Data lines
▬▬▬

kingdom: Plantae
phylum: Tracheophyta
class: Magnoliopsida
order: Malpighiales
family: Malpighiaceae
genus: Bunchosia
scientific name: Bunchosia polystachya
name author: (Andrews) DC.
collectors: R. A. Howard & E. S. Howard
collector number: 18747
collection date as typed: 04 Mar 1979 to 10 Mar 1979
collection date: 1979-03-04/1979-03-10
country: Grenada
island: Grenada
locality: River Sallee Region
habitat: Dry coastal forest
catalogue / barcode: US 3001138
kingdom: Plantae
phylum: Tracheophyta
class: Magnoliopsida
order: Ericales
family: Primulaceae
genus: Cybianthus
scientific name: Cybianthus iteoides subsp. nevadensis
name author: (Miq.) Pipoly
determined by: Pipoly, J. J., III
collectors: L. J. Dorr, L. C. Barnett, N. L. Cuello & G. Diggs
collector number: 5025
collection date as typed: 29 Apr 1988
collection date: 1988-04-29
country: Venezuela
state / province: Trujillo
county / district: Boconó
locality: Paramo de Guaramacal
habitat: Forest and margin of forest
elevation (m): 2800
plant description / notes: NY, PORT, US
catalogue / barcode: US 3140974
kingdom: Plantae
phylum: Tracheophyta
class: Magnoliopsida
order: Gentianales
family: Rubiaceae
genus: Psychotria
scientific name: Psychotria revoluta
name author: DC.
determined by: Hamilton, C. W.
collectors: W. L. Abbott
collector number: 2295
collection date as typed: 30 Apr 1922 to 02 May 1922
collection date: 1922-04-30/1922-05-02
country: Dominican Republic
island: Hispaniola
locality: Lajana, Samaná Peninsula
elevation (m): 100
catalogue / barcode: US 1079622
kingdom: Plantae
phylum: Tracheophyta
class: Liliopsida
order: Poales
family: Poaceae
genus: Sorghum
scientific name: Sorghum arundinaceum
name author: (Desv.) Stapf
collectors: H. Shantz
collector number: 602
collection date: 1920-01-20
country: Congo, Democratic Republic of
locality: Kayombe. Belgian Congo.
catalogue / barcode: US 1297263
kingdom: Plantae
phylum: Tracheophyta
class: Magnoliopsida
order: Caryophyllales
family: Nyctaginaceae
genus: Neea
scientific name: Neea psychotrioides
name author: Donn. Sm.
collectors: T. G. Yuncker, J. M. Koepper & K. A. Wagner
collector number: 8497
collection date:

▬▬▬

To be done
Please retype all of the records above line for line, without changing a single character.

Task response
kingdom: Plantae
phylum: Tracheophyta
class: Magnoliopsida
order: Malpighiales
family: Malpighiaceae
genus: Bunchosia
scientific name: Bunchosia polystachya
name author: (Andrews) DC.
collectors: R. A. Howard & E. S. Howard
collector number: 18747
collection date as typed: 04 Mar 1979 to 10 Mar 1979
collection date: 1979-03-04/1979-03-10
country: Grenada
island: Grenada
locality: River Sallee Region
habitat: Dry coastal forest
catalogue / barcode: US 3001138
kingdom: Plantae
phylum: Tracheophyta
class: Magnoliopsida
order: Ericales
family: Primulaceae
genus: Cybianthus
scientific name: Cybianthus iteoides subsp. nevadensis
name author: (Miq.) Pipoly
determined by: Pipoly, J. J., III
collectors: L. J. Dorr, L. C. Barnett, N. L. Cuello & G. Diggs
collector number: 5025
collection date as typed: 29 Apr 1988
collection date: 1988-04-29
country: Venezuela
state / province: Trujillo
county / district: Boconó
locality: Paramo de Guaramacal
habitat: Forest and margin of forest
elevation (m): 2800
plant description / notes: NY, PORT, US
catalogue / barcode: US 3140974
kingdom: Plantae
phylum: Tracheophyta
class: Magnoliopsida
order: Gentianales
family: Rubiaceae
genus: Psychotria
scientific name: Psychotria revoluta
name author: DC.
determined by: Hamilton, C. W.
collectors: W. L. Abbott
collector number: 2295
collection date as typed: 30 Apr 1922 to 02 May 1922
collection date: 1922-04-30/1922-05-02
country: Dominican Republic
island: Hispaniola
locality: Lajana, Samaná Peninsula
elevation (m): 100
catalogue / barcode: US 1079622
kingdom: Plantae
phylum: Tracheophyta
class: Liliopsida
order: Poales
family: Poaceae
genus: Sorghum
scientific name: Sorghum arundinaceum
name author: (Desv.) Stapf
collectors: H. Shantz
collector number: 602
collection date: 1920-01-20
country: Congo, Democratic Republic of
locality: Kayombe. Belgian Congo.
catalogue / barcode: US 1297263
kingdom: Plantae
phylum: Tracheophyta
class: Magnoliopsida
order: Caryophyllales
family: Nyctaginaceae
genus: Neea
scientific name: Neea psychotrioides
name author: Donn. Sm.
collectors: T. G. Yuncker, J. M. Koepper & K. A. Wagner
collector number: 8497
collection date:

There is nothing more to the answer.